Work to be completed: Retype the records in full, and please keep the pictures out of the copy.
┌─ Extracted material
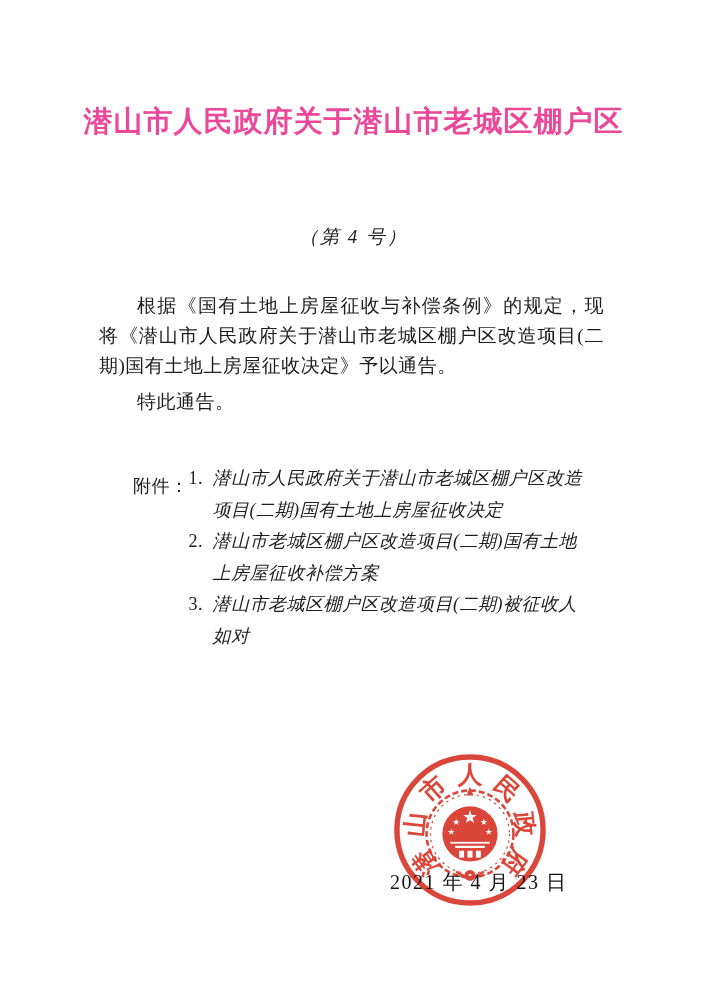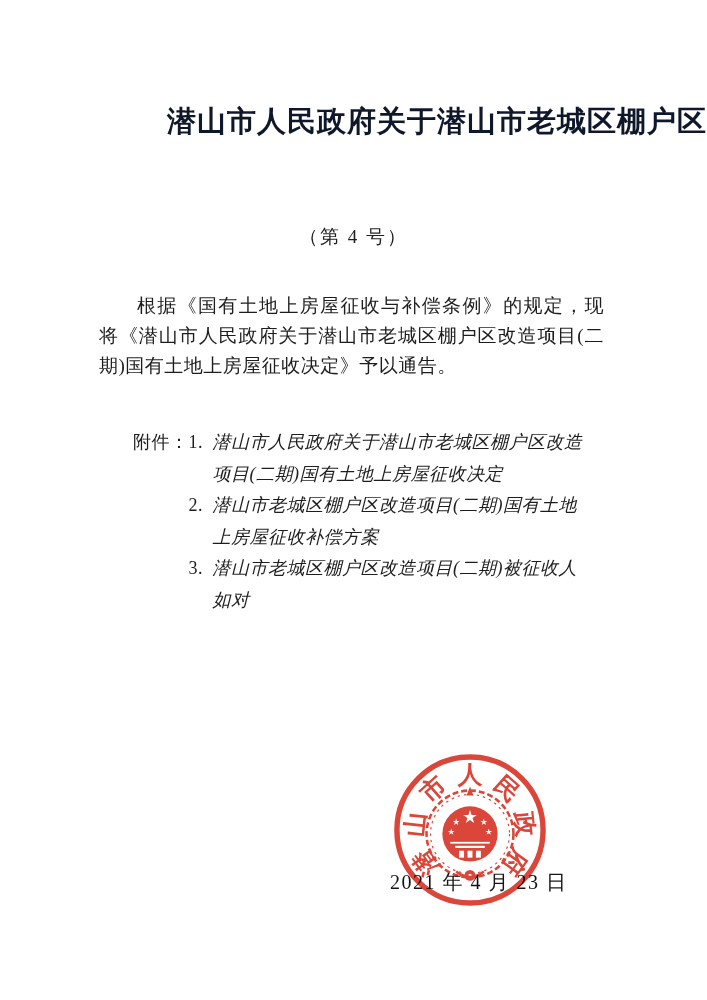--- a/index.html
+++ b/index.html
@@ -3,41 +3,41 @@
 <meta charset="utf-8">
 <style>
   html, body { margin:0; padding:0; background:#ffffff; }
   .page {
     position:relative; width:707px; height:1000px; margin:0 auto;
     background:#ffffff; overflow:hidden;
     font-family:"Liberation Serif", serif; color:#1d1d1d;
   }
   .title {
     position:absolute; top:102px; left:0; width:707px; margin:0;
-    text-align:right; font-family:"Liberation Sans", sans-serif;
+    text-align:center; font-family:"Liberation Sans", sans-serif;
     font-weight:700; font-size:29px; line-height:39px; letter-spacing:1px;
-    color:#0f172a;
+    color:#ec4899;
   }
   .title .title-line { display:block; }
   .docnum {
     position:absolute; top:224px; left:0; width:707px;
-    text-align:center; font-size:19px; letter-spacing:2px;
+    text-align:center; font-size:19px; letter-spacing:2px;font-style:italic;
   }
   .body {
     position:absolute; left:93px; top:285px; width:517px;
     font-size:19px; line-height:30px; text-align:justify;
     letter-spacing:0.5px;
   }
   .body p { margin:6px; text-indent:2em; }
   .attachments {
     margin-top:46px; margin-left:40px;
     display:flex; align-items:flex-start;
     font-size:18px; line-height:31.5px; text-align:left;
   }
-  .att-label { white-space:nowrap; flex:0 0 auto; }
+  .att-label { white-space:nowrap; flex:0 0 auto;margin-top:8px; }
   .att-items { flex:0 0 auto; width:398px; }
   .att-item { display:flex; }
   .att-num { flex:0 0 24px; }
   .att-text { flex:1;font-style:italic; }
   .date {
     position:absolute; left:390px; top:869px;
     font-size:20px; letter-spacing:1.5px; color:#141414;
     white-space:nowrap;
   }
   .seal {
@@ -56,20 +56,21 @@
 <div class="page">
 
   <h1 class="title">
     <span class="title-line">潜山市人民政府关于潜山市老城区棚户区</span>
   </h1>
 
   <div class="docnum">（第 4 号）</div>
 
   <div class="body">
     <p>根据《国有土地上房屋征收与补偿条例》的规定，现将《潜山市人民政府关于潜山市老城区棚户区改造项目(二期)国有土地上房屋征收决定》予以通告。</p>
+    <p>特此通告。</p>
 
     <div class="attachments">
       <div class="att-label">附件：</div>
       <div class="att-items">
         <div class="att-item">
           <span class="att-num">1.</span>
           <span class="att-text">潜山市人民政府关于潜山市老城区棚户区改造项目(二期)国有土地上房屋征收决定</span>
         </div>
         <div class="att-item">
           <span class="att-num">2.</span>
└─
Answer box:
--- a/index.html
+++ b/index.html
@@ -3,41 +3,41 @@
 <meta charset="utf-8">
 <style>
   html, body { margin:0; padding:0; background:#ffffff; }
   .page {
     position:relative; width:707px; height:1000px; margin:0 auto;
     background:#ffffff; overflow:hidden;
     font-family:"Liberation Serif", serif; color:#1d1d1d;
   }
   .title {
     position:absolute; top:102px; left:0; width:707px; margin:0;
-    text-align:right; font-family:"Liberation Sans", sans-serif;
+    text-align:center; font-family:"Liberation Sans", sans-serif;
     font-weight:700; font-size:29px; line-height:39px; letter-spacing:1px;
-    color:#0f172a;
+    color:#ec4899;
   }
   .title .title-line { display:block; }
   .docnum {
     position:absolute; top:224px; left:0; width:707px;
-    text-align:center; font-size:19px; letter-spacing:2px;
+    text-align:center; font-size:19px; letter-spacing:2px;font-style:italic;
   }
   .body {
     position:absolute; left:93px; top:285px; width:517px;
     font-size:19px; line-height:30px; text-align:justify;
     letter-spacing:0.5px;
   }
   .body p { margin:6px; text-indent:2em; }
   .attachments {
     margin-top:46px; margin-left:40px;
     display:flex; align-items:flex-start;
     font-size:18px; line-height:31.5px; text-align:left;
   }
-  .att-label { white-space:nowrap; flex:0 0 auto; }
+  .att-label { white-space:nowrap; flex:0 0 auto;margin-top:8px; }
   .att-items { flex:0 0 auto; width:398px; }
   .att-item { display:flex; }
   .att-num { flex:0 0 24px; }
   .att-text { flex:1;font-style:italic; }
   .date {
     position:absolute; left:390px; top:869px;
     font-size:20px; letter-spacing:1.5px; color:#141414;
     white-space:nowrap;
   }
   .seal {
@@ -56,20 +56,21 @@
 <div class="page">
 
   <h1 class="title">
     <span class="title-line">潜山市人民政府关于潜山市老城区棚户区</span>
   </h1>
 
   <div class="docnum">（第 4 号）</div>
 
   <div class="body">
     <p>根据《国有土地上房屋征收与补偿条例》的规定，现将《潜山市人民政府关于潜山市老城区棚户区改造项目(二期)国有土地上房屋征收决定》予以通告。</p>
+    <p>特此通告。</p>
 
     <div class="attachments">
       <div class="att-label">附件：</div>
       <div class="att-items">
         <div class="att-item">
           <span class="att-num">1.</span>
           <span class="att-text">潜山市人民政府关于潜山市老城区棚户区改造项目(二期)国有土地上房屋征收决定</span>
         </div>
         <div class="att-item">
           <span class="att-num">2.</span>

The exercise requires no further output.